There’s more efficiencies. That’s sort of one piece. The next is it helps supervisors and team leads support those agents understand what’s going on with interactions, manage coaching and coaching plans. In addition to that, it provides value to operational leaders in terms of helping understand what was the customer experience, how to boost things like revenue per call or CSAT per call. It also helps operation leaders understand the employee or the agent experience. Not every conversation that happens between a customer and an agent is nice for that agent and you can kind of get ahead of that and then support those agents of things and not as easy for them. And finally, we support what you think was the learning and development part of the organization. So a big part of what the tool does is it will increase the speed to proficiency of new hires who join a large enterprise contact center. 

Mike Giambattista 

So, if I may speak boldly, everybody’s got an AI based something right now and I think I’m looking forward to the time when, when the world shakes out a little bit and we can actually discern what’s valuable and what is just. You know, I candy, but having interacted with you and your team and seen some of your materials, it sure seems to me like the Cogito proposition is purpose built, to add. It would be silly to say add value, but to add some, some critical value to conversations that have the potential to make or break customer relationships and employee relationships, for that matter. That’s me editorializing wildly, so hopefully you’ll correct me if I’m if I’m out there, but can you talk a little bit about how Cogito goes about doing that? But I think maybe even just as interesting as the journey from where you were to where Cogito was kind of first conceived, founded, and where it is now, because this isn’t the kind of thing you come up with over a beer, or maybe it is, but there was probably a lot more that went into this than that.
● ● ●
ASSIGNED TASK 1 ▸ In the interview transcript about Cogito, what does the tool increase for new hires who join a large enterprise contact center?
ASSIGNED TASK 2 ▸ Resume the interview transcript about Cogito, carrying it on from its final sentence.

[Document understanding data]
● ● ●
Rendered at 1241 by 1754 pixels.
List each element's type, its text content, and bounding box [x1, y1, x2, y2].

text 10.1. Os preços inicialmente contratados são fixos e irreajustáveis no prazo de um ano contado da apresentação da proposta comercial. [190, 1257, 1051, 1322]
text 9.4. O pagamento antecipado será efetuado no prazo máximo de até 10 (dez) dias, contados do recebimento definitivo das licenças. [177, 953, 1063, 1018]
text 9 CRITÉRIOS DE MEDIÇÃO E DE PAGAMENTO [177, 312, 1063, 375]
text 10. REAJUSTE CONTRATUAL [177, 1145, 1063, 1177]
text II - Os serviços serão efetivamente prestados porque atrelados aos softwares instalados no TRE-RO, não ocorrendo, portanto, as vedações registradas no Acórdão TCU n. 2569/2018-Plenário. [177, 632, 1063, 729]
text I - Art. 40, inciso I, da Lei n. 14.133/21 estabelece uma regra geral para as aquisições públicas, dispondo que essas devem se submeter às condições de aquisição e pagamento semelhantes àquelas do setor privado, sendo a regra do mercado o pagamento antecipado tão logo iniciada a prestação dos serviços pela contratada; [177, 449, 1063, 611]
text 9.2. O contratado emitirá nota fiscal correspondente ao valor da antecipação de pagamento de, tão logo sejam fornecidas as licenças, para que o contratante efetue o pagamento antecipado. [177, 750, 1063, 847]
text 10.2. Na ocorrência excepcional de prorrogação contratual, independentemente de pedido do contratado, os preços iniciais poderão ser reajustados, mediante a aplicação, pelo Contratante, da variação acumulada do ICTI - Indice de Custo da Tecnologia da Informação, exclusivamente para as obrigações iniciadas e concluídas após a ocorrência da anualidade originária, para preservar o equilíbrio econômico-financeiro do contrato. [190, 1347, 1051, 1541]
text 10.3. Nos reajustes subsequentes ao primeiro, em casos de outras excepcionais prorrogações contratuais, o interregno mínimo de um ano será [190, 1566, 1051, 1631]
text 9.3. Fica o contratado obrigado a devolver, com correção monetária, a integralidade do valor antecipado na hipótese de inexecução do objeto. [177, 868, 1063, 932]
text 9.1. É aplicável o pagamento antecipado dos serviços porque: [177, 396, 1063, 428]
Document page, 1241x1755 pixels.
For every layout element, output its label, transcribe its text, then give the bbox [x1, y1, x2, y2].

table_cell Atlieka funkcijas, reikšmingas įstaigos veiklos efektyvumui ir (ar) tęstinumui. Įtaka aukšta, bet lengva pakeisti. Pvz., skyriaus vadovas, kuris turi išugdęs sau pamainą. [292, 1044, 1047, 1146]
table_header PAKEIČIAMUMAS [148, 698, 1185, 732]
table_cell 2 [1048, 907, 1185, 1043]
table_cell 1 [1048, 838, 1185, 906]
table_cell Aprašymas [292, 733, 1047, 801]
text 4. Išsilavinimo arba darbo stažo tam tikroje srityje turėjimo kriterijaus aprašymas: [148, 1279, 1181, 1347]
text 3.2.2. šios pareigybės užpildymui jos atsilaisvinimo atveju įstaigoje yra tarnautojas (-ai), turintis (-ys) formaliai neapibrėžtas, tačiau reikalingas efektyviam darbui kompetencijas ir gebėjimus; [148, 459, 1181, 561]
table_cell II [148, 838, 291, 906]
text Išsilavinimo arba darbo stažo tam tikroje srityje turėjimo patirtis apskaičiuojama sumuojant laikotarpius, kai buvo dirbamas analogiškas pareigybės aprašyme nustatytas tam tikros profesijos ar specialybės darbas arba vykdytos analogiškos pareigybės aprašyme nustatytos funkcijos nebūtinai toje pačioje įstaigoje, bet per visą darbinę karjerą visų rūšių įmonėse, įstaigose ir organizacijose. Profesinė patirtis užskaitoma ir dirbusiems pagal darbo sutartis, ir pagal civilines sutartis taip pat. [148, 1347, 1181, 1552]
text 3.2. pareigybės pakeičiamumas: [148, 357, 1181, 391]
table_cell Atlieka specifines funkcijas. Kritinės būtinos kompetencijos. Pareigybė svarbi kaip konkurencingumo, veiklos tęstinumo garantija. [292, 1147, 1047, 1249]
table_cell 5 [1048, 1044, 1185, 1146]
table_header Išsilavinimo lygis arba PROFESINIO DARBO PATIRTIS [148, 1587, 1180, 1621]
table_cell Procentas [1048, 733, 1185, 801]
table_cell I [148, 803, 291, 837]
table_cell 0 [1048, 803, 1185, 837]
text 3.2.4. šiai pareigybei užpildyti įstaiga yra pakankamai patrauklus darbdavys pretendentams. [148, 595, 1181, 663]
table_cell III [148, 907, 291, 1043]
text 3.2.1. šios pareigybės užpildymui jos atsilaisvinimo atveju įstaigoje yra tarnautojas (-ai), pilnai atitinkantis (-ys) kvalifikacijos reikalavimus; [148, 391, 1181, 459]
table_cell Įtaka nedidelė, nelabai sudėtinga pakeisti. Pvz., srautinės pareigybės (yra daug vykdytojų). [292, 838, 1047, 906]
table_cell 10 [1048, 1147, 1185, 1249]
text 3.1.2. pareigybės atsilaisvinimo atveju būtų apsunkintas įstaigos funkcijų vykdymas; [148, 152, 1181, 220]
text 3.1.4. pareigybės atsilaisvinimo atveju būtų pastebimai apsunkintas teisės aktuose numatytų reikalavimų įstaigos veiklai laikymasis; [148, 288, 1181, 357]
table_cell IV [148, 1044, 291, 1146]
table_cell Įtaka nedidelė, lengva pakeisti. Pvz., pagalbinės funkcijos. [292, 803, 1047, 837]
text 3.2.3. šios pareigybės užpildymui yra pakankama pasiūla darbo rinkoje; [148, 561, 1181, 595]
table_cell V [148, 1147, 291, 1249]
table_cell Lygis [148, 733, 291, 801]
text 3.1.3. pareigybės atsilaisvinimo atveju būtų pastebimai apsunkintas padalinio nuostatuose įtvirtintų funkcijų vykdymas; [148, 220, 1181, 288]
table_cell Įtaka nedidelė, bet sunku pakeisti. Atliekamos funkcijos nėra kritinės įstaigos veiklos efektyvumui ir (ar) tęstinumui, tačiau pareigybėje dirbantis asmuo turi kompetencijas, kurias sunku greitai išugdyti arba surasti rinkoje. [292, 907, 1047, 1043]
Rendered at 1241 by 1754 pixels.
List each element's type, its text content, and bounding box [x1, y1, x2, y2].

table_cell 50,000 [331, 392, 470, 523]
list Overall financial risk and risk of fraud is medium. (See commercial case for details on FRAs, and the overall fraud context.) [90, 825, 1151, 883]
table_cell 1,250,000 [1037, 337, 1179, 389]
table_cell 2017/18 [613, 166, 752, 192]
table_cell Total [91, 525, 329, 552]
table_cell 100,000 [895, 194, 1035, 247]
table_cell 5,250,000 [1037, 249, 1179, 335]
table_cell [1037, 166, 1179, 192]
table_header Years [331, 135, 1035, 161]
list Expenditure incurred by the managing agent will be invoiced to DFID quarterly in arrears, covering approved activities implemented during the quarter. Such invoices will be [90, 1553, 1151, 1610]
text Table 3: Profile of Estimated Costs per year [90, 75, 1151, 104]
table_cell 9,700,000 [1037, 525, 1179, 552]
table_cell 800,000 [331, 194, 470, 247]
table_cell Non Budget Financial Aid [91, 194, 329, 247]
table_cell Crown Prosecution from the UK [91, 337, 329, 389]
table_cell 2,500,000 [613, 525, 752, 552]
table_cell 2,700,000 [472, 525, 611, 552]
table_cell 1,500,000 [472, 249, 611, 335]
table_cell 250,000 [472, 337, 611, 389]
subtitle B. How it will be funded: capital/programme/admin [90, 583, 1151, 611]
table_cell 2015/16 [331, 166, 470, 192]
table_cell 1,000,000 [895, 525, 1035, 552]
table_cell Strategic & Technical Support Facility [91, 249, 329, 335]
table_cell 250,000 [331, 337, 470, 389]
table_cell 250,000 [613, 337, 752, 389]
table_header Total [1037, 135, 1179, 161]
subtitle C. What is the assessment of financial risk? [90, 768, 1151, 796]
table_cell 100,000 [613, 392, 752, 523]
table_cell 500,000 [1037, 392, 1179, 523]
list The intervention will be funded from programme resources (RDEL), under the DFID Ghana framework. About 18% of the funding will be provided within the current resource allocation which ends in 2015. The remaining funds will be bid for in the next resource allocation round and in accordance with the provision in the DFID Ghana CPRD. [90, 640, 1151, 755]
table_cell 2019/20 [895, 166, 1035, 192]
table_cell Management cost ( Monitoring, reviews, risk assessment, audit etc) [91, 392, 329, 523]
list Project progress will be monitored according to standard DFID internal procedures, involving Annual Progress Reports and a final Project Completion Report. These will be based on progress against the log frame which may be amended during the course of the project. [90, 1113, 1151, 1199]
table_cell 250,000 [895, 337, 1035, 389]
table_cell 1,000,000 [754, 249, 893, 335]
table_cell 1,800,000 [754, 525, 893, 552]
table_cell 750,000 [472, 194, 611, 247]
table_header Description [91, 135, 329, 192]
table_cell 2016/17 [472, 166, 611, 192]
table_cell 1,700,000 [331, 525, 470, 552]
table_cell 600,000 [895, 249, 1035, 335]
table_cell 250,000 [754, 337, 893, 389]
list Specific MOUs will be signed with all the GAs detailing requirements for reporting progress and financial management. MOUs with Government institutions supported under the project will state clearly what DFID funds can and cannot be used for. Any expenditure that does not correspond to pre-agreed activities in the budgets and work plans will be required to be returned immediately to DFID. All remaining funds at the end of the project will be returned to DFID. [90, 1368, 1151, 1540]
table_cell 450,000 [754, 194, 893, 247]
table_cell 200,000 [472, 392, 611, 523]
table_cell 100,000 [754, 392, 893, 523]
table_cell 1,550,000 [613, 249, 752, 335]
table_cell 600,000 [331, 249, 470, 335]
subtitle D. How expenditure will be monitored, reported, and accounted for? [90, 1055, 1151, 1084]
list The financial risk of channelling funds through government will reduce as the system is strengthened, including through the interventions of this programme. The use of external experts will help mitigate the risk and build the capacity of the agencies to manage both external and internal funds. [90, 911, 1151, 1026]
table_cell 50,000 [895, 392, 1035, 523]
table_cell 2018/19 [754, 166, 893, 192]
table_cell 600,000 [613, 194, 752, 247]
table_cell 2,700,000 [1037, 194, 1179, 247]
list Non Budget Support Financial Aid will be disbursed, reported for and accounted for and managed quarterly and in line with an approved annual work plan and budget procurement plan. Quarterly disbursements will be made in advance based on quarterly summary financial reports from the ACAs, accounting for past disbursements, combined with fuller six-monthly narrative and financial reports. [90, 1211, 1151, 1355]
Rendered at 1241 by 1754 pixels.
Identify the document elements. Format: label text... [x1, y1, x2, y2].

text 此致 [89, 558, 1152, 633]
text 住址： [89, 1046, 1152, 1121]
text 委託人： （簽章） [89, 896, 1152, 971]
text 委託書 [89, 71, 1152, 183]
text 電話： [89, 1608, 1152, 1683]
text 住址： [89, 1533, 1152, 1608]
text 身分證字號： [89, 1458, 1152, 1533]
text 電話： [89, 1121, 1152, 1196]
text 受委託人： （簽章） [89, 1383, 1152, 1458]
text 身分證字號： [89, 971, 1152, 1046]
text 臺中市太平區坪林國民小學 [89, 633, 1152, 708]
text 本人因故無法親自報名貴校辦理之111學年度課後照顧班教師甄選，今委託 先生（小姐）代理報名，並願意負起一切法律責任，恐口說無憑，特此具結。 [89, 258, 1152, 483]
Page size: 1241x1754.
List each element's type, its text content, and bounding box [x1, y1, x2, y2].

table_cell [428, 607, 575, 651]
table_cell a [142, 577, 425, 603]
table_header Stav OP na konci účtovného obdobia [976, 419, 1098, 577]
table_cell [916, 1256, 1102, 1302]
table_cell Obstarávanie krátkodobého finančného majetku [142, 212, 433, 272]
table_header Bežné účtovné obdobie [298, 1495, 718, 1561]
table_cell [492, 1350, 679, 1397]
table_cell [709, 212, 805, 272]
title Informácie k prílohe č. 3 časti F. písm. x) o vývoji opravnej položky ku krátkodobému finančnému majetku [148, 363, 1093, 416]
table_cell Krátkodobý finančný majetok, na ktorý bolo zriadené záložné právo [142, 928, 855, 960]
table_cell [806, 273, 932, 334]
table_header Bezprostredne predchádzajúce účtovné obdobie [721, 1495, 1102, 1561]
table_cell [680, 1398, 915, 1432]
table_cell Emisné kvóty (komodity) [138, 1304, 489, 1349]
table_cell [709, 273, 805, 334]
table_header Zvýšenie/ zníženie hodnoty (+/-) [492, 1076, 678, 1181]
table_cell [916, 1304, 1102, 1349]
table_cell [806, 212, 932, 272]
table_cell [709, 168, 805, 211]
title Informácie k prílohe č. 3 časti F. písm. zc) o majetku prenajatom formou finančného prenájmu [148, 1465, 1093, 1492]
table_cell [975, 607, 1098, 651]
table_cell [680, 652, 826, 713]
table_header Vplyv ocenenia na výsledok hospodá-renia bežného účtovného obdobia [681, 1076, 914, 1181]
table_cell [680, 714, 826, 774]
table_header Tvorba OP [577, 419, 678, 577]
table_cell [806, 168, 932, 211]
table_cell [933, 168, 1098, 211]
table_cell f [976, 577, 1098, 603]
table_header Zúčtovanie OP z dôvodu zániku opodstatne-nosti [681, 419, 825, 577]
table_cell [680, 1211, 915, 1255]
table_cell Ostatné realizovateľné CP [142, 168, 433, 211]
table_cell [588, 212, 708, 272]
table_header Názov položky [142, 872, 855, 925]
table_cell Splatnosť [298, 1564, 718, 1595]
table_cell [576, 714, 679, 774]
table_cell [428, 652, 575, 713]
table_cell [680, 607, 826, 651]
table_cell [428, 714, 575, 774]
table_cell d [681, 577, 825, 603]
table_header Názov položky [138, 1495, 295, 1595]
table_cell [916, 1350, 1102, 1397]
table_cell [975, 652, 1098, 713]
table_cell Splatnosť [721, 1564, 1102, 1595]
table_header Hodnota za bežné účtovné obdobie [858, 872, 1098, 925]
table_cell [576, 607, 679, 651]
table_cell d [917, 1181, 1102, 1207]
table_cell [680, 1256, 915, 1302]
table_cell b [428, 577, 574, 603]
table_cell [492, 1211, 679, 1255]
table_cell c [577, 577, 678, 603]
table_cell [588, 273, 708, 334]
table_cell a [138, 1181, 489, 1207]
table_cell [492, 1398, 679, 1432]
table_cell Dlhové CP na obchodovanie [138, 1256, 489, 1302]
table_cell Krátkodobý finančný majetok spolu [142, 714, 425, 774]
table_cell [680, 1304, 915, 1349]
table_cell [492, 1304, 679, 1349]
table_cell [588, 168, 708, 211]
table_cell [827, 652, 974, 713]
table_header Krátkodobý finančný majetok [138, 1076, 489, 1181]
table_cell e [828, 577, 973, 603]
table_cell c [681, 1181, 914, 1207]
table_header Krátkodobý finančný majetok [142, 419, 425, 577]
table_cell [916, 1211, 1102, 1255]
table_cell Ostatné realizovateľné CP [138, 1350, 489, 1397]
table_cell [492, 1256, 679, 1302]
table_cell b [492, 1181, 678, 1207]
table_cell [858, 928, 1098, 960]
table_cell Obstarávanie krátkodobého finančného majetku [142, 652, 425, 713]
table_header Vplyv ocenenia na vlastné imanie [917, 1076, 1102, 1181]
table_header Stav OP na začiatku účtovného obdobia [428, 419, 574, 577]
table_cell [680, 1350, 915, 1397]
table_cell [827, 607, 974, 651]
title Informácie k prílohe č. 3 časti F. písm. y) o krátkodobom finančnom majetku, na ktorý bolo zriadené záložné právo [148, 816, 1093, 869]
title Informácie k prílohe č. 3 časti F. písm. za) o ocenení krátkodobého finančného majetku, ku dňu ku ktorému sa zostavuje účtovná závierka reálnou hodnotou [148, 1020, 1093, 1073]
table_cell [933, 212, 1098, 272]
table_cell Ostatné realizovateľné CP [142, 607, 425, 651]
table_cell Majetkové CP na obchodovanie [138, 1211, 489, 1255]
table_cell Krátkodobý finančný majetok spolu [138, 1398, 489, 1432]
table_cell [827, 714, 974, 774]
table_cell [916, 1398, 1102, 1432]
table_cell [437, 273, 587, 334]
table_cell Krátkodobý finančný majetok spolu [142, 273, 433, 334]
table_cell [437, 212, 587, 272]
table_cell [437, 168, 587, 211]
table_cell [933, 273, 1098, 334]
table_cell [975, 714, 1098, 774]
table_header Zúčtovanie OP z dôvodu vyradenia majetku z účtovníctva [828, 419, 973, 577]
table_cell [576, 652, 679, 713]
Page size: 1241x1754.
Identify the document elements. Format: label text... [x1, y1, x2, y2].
● ● ●
ANSWER SPACE 1 ▸ Their speed to proficiency.

ANSWER SPACE 2 ▸
Josh Feast 

No, thank you very much for asking, and maybe it is good for me to sketch the quick sort of history and then land on the sort of how we do what we do. So I don’t agree. So Cogito is definitely an AI company before it was called. So we’re kind of watching with excitement and amusement as all the hype starts happening. Cogito started over a decade ago. Originally it was a bunch of basic science at MIT where my co-founder, sandy Pentland, who’s a professor, had done this really amazing research showing how you could train a computer to read human psychological state from behavior. That was kind of like the core, kind of really fundamental basic science. I got excited about it. I came in at MIT and I got excited about the research because I had prior work experience where I’d seen how difficult it is to manage a large kind of human oriented organization where your job is to interact with customers or clients and you can’t use the sort of management techniques that you do to build a car, for example. 

I really have to think about it differently. Like, the quality of interaction really matters. In some ways that’s a major output of what you are doing is a customer focused organization, but typically you haven’t made a measure of that very well. That’s a great example and certainly you haven’t made a coach or drive to those outcomes traditionally. So I thought, wow, if this could go from basic science to an actual technology and then to a product, wow, we can really make an impact into a huge part of sort of human endeavor. So then it was a journey of love, of course.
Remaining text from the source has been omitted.